** EXERCISE REQUIREMENTS **
Reproduce verbatim everything in the records from the line containing "Page size: 1241x1754." down to the line containing "212, 1090, 243]", both of those lines included.

** MATERIALS PROVIDED **
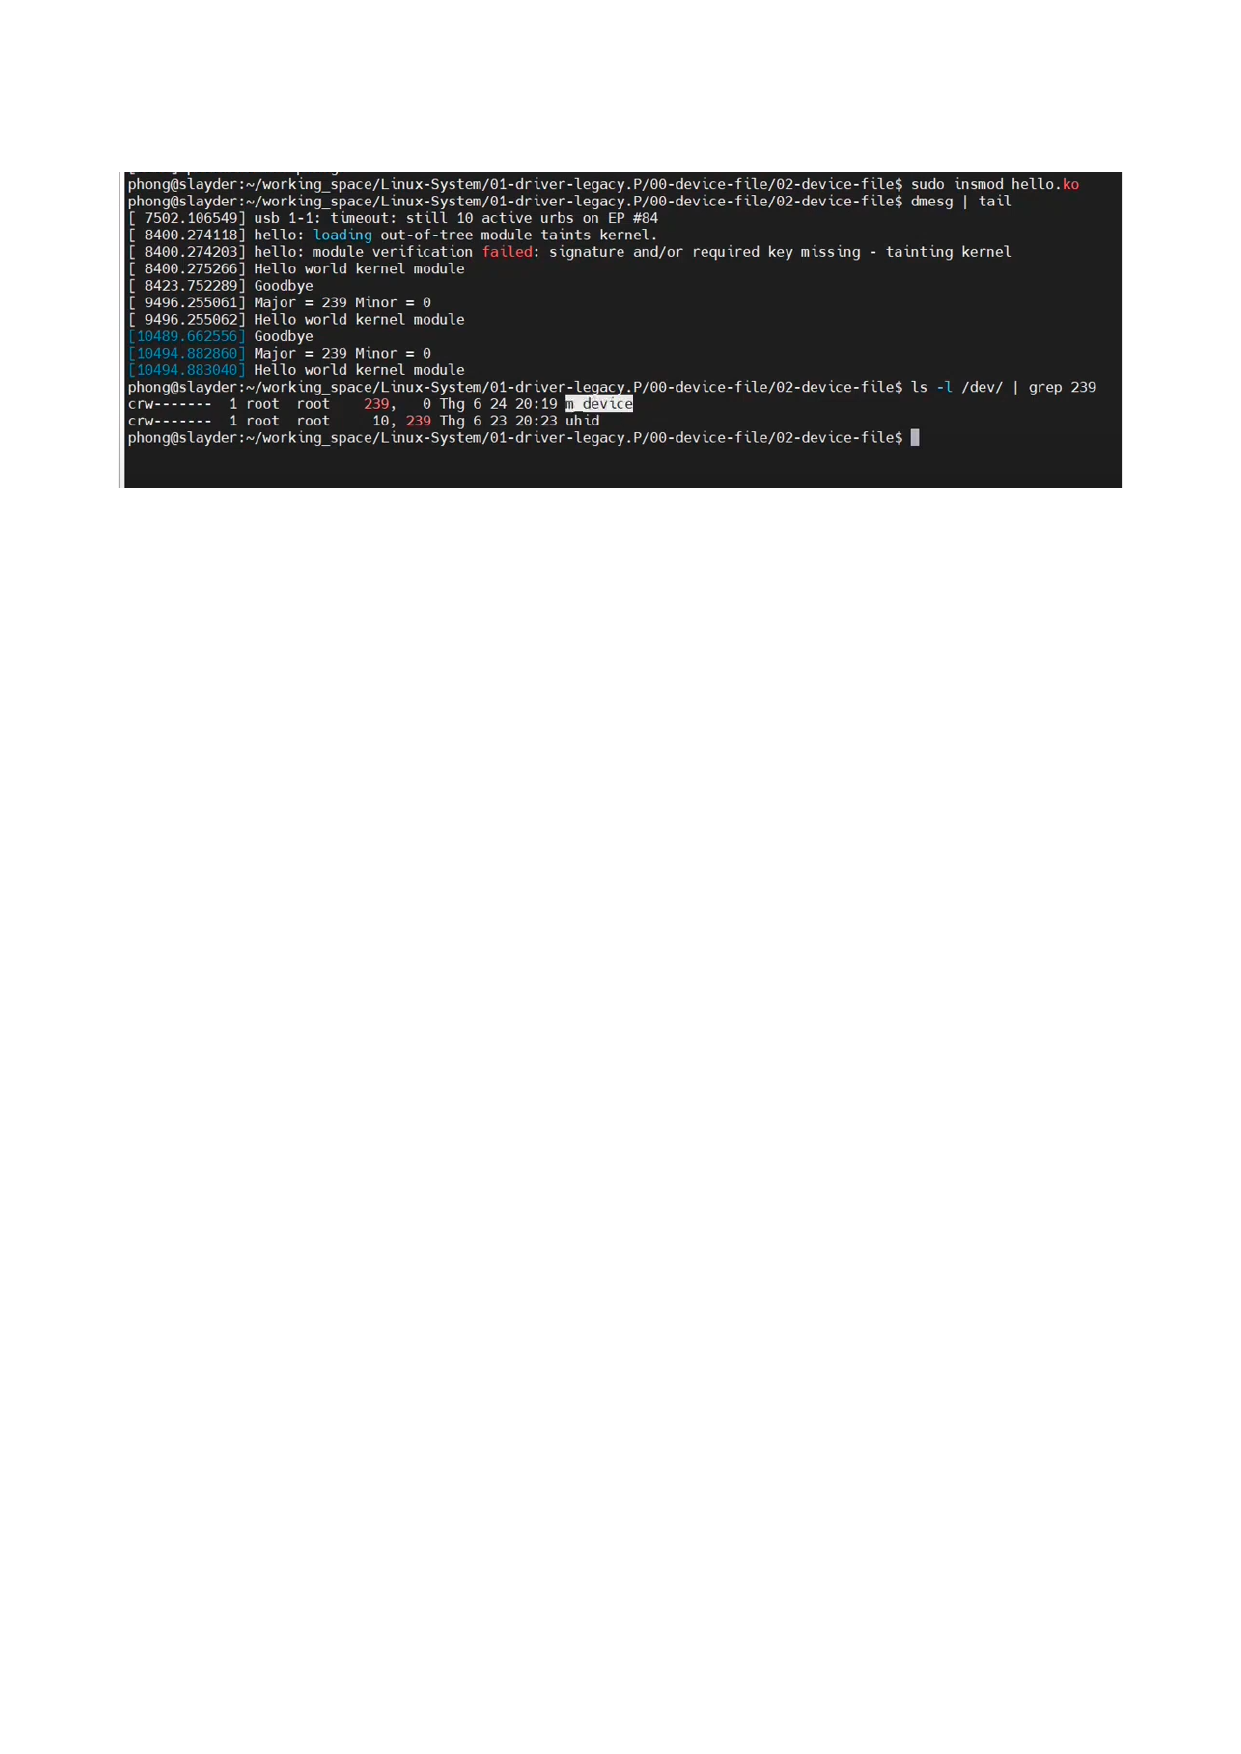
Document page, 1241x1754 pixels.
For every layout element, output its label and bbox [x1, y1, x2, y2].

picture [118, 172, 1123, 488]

--

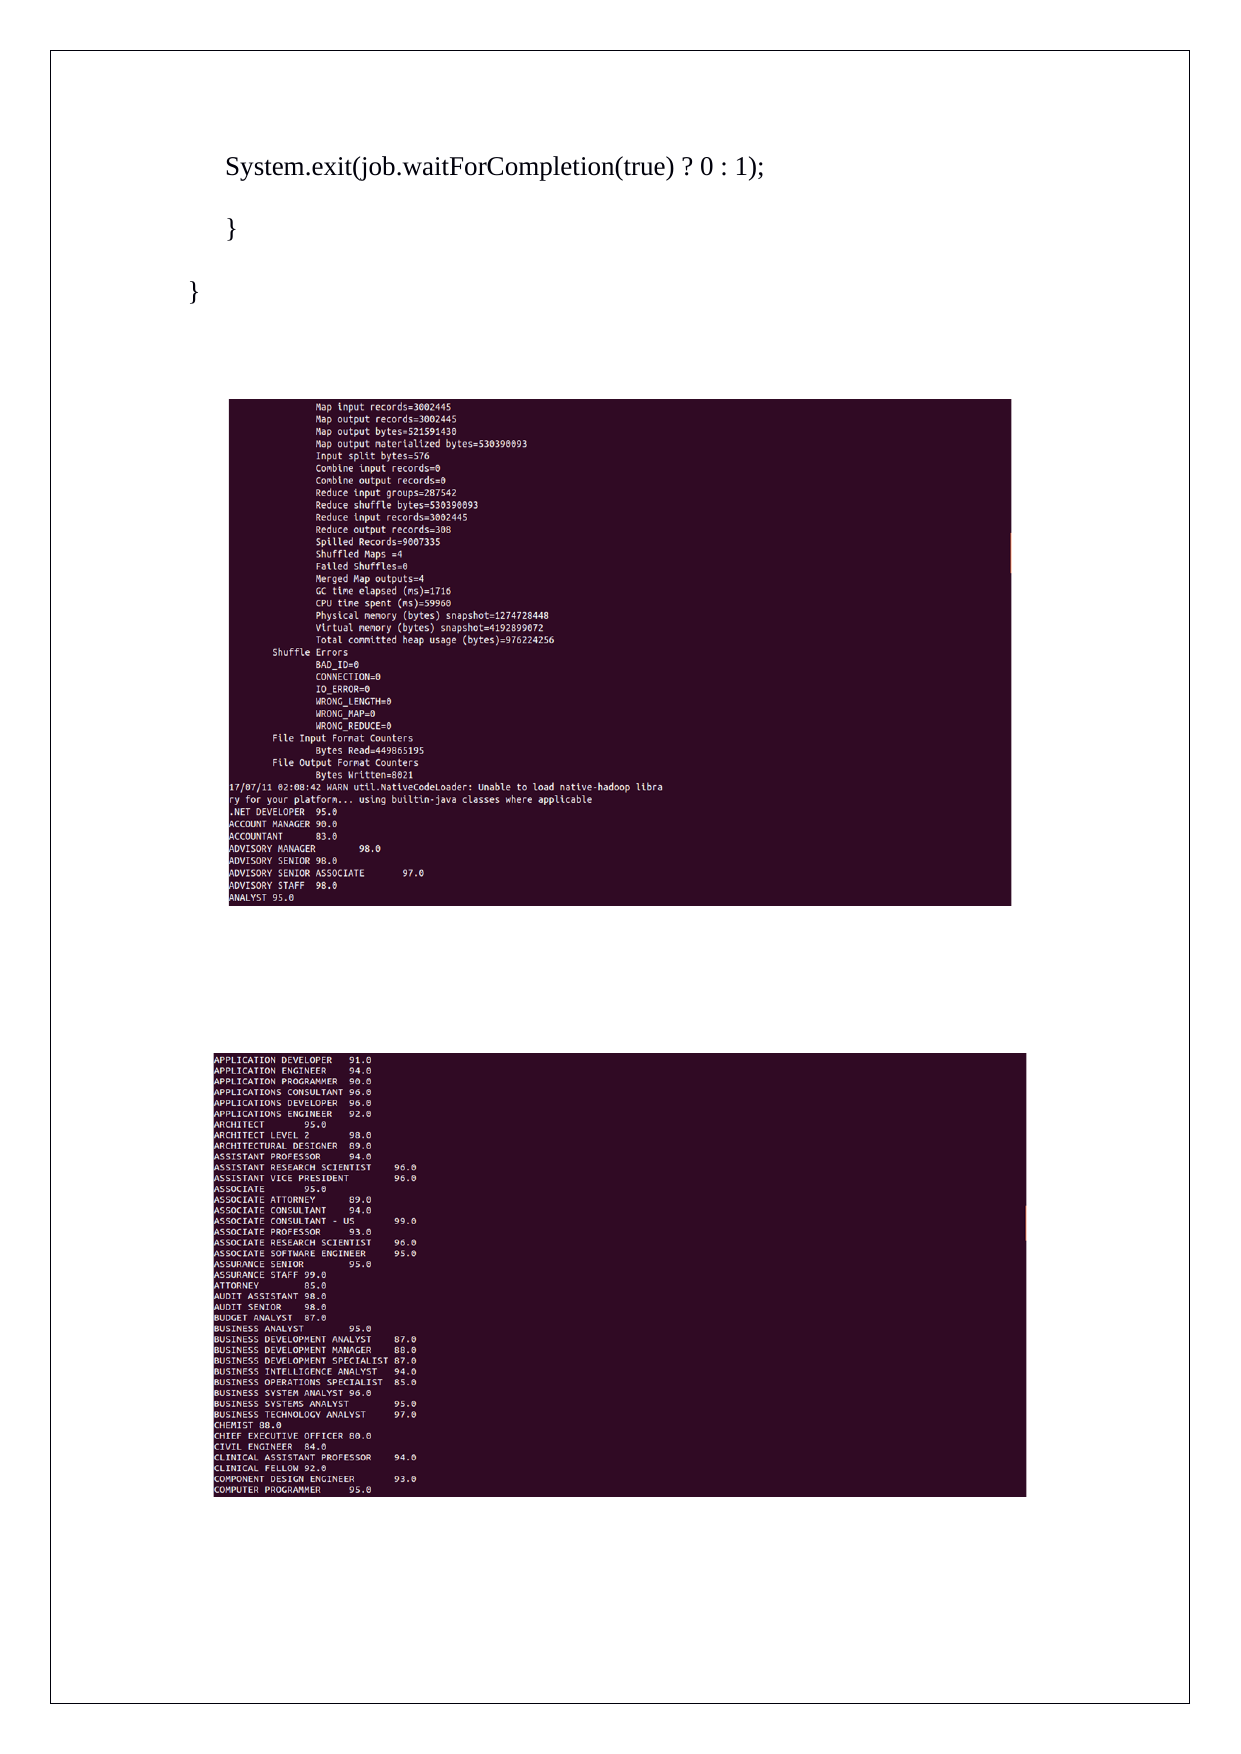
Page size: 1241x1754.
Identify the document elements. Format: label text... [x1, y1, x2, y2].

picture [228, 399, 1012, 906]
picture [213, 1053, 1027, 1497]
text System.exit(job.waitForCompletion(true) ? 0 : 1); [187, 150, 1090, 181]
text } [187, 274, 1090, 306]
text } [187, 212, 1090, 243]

--

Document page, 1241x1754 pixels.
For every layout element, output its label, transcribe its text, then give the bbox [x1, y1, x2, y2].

** CORRECT RESULT **
Page size: 1241x1754.
Identify the document elements. Format: label text... [x1, y1, x2, y2].

picture [228, 399, 1012, 906]
picture [213, 1053, 1027, 1497]
text System.exit(job.waitForCompletion(true) ? 0 : 1); [187, 150, 1090, 181]
text } [187, 274, 1090, 306]
text } [187, 212, 1090, 243]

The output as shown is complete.